IDAM Concept Mapping
The closest structural analogy in identity infrastructure is federated trust chain liability. When your organization accepts SAML assertions from an upstream identity provider, you inherit the quality of that provider's authentication decisions — if their validation was flawed, your relying party inherits the problem. AI training data provenance works similarly: you're trusting that the vendor's upstream data acquisition was clean. Where the analogy breaks is auditability. In federated identity, the trust chain is explicit, documented, and governable through metadata and federation agreements. In AI, the training corpus is rarely auditable by the deploying organization — there is no SBOM equivalent for what a model learned from. You're accepting a trust assertion with no way to inspect the chain behind it.
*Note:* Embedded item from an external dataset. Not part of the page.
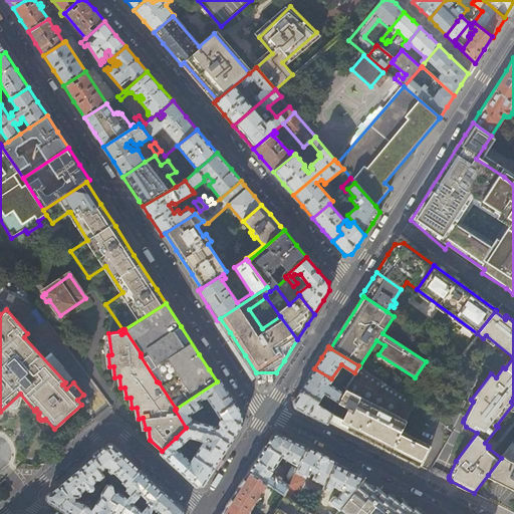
[(402,431),(415,401),(359,366),(358,365),(354,372),(343,391),(340,395),(333,410),(328,420),(335,423),(387,449),(421,466),(431,445),(402,431)]
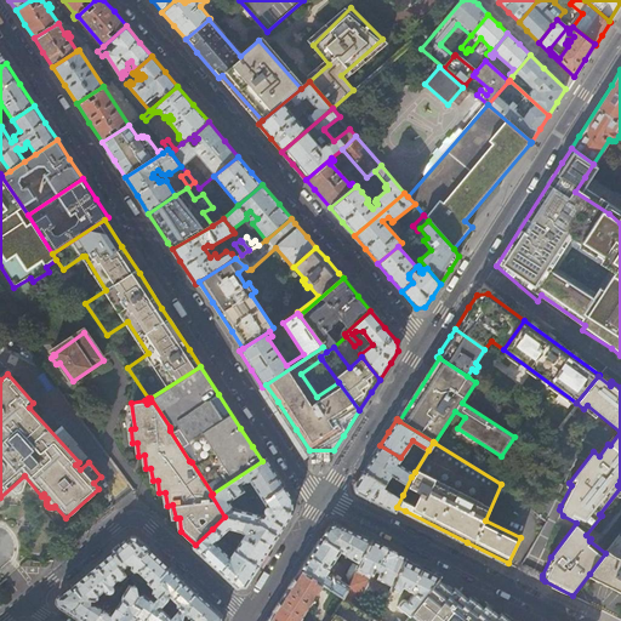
[(411,477),(415,472),(398,462),(400,457),(380,445),(372,457),(364,471),(385,483),(391,474),(404,483),(399,491),(403,495),(411,477)]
In your next procurement conversation, "copyright risk" will come up. The buyer's legal team will be worried about a specific surface; the vendor's indemnification clause addresses a specific surface. Most clauses cover output liability. Most legal teams, when they say "copyright," are thinking about training. Naming that gap before they do is the work.
Verification date: May 5, 2026. Readers should verify current case status in Andersen v. Stability AI, The New York Times Co. v. OpenAI, and Getty Images v. Stability AI before using this material in compliance or procurement contexts. This piece will be updated upon material court decisions in any of these proceedings.